BEIJING: While Huawei’s founder brushes aside a US ban against his company, the telecom giant’s employees have been less sanguine, confessing fears for their future in online chat rooms.
Huawei CEO Ren Zhengfei declared this week the company has a hoard of microchips and the ability to make its own in order to withstand a potentially crippling US ban on using American components and software in its products.
“If you really want to know what’s going on with us, you can visit our Xinsheng Community,” Ren told Chinese media, alluding to Huawei’s internal forum partially open to viewers outside the company.
But a peek into Xinsheng shows his words have not reassured everyone within the Shenzhen-based company.
“During difficult times, what should we do as individuals?” posted an employee under the handle Xiao Feng on Thursday.
“At home reduce your debts and maintain enough cash,” Xiao Feng wrote.
“Make a plan for your financial assets and don’t be overly optimistic about your remuneration and income.”
This week Google, whose Android operating system powers most of the world’s smartphones, said it would cut ties with Huawei as a result of the ban.
Another critical partner, ARM Holdings — a British designer of semiconductors owned by Japanese group Softbank — said it was complying with the US restrictions.

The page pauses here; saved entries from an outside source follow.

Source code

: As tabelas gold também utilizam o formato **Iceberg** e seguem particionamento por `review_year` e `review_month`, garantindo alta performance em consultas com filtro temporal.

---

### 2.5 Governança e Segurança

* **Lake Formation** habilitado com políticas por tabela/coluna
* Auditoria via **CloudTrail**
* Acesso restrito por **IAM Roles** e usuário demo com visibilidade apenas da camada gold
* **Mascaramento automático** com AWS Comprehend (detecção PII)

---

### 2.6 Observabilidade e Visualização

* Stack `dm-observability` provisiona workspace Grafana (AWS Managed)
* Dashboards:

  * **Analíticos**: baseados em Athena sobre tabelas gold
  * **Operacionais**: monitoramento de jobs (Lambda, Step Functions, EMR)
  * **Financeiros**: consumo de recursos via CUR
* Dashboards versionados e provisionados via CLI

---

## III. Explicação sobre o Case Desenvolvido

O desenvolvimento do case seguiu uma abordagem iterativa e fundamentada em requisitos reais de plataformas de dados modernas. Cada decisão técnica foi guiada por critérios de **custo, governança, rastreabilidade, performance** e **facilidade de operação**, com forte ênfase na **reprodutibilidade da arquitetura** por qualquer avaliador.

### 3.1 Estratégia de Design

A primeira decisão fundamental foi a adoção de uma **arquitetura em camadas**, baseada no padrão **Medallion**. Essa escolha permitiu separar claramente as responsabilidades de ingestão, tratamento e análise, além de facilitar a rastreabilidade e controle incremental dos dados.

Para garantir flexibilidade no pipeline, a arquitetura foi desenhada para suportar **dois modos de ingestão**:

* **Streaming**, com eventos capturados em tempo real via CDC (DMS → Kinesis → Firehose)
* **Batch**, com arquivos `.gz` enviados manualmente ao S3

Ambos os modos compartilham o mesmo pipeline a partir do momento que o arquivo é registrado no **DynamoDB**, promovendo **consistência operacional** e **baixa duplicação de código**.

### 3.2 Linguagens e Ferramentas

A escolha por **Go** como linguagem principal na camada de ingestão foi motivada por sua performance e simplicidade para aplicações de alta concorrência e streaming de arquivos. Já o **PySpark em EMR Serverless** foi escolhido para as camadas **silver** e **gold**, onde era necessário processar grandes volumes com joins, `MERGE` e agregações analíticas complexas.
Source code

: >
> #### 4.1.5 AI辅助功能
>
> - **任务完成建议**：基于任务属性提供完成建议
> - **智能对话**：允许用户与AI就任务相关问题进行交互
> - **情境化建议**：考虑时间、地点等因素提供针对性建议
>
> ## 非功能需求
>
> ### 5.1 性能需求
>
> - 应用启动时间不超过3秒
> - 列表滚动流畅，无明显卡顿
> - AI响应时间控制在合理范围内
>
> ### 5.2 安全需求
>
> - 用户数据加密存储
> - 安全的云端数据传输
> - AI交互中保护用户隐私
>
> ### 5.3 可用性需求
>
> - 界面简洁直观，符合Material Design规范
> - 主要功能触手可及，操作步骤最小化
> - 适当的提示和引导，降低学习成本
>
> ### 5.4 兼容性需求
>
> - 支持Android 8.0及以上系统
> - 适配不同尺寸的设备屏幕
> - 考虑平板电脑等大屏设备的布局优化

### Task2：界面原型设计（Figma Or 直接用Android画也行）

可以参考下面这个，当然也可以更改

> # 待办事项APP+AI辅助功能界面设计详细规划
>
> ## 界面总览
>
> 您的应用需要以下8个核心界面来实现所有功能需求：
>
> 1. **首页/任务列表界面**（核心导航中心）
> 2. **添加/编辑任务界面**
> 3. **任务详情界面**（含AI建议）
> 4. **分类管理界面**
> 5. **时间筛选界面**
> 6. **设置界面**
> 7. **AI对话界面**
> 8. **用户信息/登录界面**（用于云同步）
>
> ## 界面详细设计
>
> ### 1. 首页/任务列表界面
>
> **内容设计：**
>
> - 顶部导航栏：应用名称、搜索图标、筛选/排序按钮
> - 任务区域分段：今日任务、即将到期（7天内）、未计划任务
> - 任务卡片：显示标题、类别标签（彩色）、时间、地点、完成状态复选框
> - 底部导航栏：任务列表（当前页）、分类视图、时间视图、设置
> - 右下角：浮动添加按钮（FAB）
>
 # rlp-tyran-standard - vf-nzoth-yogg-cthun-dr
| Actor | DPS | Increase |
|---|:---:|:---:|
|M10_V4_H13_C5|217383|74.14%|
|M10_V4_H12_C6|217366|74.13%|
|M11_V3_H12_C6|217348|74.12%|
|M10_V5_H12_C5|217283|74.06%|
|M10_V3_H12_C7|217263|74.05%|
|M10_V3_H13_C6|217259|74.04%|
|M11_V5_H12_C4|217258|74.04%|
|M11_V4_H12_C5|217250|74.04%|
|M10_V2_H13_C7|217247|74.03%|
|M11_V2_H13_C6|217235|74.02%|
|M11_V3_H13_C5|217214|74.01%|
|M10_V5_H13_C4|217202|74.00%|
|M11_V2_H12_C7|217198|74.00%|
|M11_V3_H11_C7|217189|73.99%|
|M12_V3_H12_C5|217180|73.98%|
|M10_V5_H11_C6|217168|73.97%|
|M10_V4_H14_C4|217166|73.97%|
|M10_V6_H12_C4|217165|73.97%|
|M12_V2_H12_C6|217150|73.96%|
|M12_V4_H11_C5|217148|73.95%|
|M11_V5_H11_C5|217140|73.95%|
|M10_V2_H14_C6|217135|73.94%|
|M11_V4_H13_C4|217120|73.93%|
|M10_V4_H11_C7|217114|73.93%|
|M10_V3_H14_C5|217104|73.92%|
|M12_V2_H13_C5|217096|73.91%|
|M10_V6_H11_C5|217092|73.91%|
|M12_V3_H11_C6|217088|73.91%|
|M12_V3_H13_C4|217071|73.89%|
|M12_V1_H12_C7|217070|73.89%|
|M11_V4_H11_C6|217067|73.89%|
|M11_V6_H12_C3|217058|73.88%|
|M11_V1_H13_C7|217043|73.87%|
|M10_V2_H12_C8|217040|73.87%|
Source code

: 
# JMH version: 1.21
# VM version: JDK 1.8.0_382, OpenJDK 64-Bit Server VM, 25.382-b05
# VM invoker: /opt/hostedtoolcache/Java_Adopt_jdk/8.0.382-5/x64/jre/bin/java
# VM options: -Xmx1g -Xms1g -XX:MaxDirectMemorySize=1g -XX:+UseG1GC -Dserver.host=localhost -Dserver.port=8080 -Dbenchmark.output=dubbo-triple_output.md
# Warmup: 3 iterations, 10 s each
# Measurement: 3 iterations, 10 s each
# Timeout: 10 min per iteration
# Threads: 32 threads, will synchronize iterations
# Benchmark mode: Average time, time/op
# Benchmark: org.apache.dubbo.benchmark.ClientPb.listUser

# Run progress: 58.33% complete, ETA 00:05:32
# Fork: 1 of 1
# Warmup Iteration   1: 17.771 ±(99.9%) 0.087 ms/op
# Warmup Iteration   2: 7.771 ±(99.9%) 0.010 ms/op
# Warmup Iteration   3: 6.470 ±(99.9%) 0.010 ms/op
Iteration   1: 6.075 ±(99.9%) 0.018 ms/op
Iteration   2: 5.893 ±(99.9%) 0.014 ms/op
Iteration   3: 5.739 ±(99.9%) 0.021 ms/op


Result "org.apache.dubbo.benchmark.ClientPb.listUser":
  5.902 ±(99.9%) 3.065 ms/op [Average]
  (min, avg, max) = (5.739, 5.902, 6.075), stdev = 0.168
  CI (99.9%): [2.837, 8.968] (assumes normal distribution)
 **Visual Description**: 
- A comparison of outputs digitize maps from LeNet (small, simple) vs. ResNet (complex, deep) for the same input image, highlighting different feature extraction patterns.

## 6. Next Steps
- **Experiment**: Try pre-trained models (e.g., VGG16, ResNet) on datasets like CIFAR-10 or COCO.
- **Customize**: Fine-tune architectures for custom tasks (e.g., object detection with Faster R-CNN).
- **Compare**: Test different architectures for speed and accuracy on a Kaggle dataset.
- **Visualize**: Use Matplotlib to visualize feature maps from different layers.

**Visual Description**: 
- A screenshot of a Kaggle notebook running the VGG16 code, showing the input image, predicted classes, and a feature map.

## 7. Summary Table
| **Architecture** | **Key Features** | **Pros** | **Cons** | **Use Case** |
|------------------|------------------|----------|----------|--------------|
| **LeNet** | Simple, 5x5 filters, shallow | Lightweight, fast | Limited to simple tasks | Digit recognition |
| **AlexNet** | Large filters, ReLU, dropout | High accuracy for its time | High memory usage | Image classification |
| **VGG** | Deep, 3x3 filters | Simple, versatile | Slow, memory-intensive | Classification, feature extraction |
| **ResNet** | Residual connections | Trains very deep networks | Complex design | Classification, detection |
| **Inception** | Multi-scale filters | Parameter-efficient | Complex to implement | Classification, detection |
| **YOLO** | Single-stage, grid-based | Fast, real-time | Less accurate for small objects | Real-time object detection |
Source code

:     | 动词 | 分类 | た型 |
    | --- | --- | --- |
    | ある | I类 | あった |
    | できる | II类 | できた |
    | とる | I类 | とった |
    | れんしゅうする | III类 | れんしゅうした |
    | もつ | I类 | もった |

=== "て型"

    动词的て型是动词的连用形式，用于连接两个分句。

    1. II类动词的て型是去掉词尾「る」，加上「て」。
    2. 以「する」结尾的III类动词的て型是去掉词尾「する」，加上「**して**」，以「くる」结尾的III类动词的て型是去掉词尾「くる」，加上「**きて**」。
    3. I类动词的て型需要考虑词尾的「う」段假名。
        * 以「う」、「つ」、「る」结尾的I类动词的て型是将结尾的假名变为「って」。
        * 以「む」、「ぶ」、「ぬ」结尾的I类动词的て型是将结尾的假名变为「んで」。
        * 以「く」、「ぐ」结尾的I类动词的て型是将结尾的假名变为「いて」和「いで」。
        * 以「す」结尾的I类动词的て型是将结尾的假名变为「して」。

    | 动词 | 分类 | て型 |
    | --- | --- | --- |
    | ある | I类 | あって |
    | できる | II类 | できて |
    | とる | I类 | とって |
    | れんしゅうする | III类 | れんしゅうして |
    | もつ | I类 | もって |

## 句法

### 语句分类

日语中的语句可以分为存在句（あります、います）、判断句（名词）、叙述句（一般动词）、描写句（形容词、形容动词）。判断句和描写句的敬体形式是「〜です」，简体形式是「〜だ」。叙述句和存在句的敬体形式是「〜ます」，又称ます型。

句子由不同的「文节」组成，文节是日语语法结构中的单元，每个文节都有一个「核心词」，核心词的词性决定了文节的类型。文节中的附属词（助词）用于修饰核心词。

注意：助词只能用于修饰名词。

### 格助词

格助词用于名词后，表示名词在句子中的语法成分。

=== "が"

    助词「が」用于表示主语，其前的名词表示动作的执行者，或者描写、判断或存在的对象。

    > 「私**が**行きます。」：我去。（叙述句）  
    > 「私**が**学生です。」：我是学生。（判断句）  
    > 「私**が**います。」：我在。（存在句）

“On its own Huawei can’t resolve this problem, we need to seek support from government policy,” one unnamed employee wrote last week, in a post that received dozens of likes and replies.
The employee outlined a plan for China to block off its smartphone market from all American components much in the same way Beijing fostered its Internet tech giants behind a “Great Firewall” that keeps out Google, Facebook, Twitter and dozens of other foreign companies.
“Our domestic market is big enough, we can use this opportunity to build up domestic suppliers and our ecosystem,” the employee wrote.
For his part, Ren advocated the opposite response in his interview with Chinese media.
“We should not promote populism; populism is detrimental to the country,” he said, noting that his family uses Apple products.
Other employees strategized ways to circumvent the US ban.
One advocated turning to Alibaba’s e-commerce platform Taobao to buy the needed components. Another dangled the prospect of setting up dozens of new companies to make purchases from US suppliers.
Many denounced the US and proposed China ban McDonald’s, Coca-Cola and all-American movies and TV shows.
“First time posting under my real name: we must do our jobs well, advance and retreat with our company,” said an employee named Xu Jin.
The tech ban caps months of US effort to isolate Huawei, whose equipment Washington fears could be used as a Trojan horse by Chinese intelligence services.
Still, last week Trump indicated he was willing to include a fix for Huawei in a trade deal that the two economic giants have struggled to seal and US officials issued a 90-day reprieve on the ban.
In Xinsheng, an employee with the handle Youxin lamented: “I want to advance and retreat alongside the company, but then my boss told me to pack up and go,” followed by two sad-face emoticons.